Ни он, ни Анна, ставшая его помощницей в больнице и сумевшая скрыть от властей свою причастность к расстрелянному Петру Волошину, не утешали меня ненужными словами. Мучаясь тем, что с момента отправления злополучного письма из Парижа прошло уже три года, ничего не зная о матери — да жива ли она вообще? ждет ли меня по-прежнему? не напрасно ли я затеяла все это? — я то и дело сомневалась в своем решении, тосковала о дочери и плакала, плакала, плакала… Николай Иванович, поглаживая в такие минуты мою руку, только молча вздыхал. А Анна, так и не сумевшая избавиться от своей трагической привычки смотреть «сквозь» собеседника, появившейся у нее в страшные дни ее жизни, строго говорила:
— Ты все делаешь правильно, Наташа. Ася вырастет и поймет тебя. А мать стара, и ты — последняя ее надежда, последнее утешение. Помоги ей умереть счастливой. Не дай прерваться тоненькой ниточке, которая когда-то сделала тебя Соколовской, а много лет спустя заставила тебя дать твоему ребенку именно эту фамилию…
— Ты не понимаешь, Аня, — горячилась я, думая, что никто не способен понять меня и помочь. — Дело вовсе не в каких-то родовых корнях, не в фамильной гордости, не в чести Соколовских. Дело в другом. Это отец мой мог бы так трактовать мое решение, но ты-то, ты!..
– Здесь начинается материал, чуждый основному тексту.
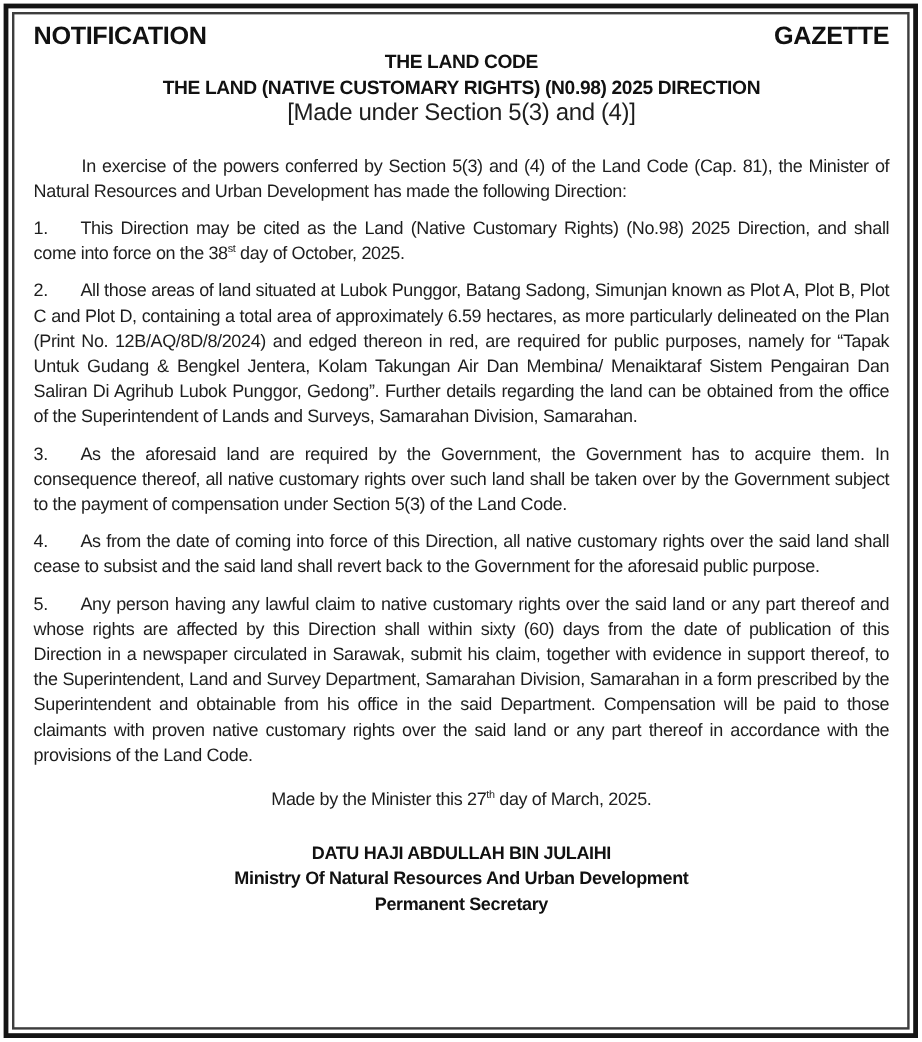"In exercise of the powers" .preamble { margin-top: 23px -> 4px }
— А что — я? — светло улыбалась мне Анна. — Объясни иначе, если сумеешь. В чем же тогда дело? Почему ты едешь туда?
Я задумывалась и не находила ответа. В самом деле, почему? Что заставляет меня сейчас сидеть в вагоне варшавского поезда, грязном и нетопленом, жадно глядеть на перрон и надеяться, что Родионов, как обещал, все же приведет сюда Асю проститься со мной, и я смогу хотя бы в последний момент увидеть ее, поцеловать, зарыться лицом в ее мягкие, пушистые волосы, — да, мучиться, но не бежать отсюда сломя голову, пока все еще можно исправить, настаивать на своем выборе и, сцепив зубы, ждать отправления этого проклятого поезда? Что заставило меня принять решение, мучительное и неоднозначное для меня самой, заставило резать по живому, отрывать от сердца свою пятилетнюю дочь и пускаться навстречу неизвестности, сжигая за собой все мосты? Неужели Наталья Соколовская просто не научилась отвечать за собственные поступки и, вопреки всему, любить человека, о котором когда-то написала в этом самом дневнике: «Что бы ни случилось, я не оставлю Николая. Я должна быть с ним, и я буду с ним, чего бы мне это ни стоило…»? Неужели я просто разлюбила, и мать тотчас же заняла ту пустоту в моем сердце, которая образовалась после мысленного отчуждения от Николая?… Неужели только поэтому я уезжаю в Париж, стремясь прильнуть к маминым коленям, как к последней своей пристани?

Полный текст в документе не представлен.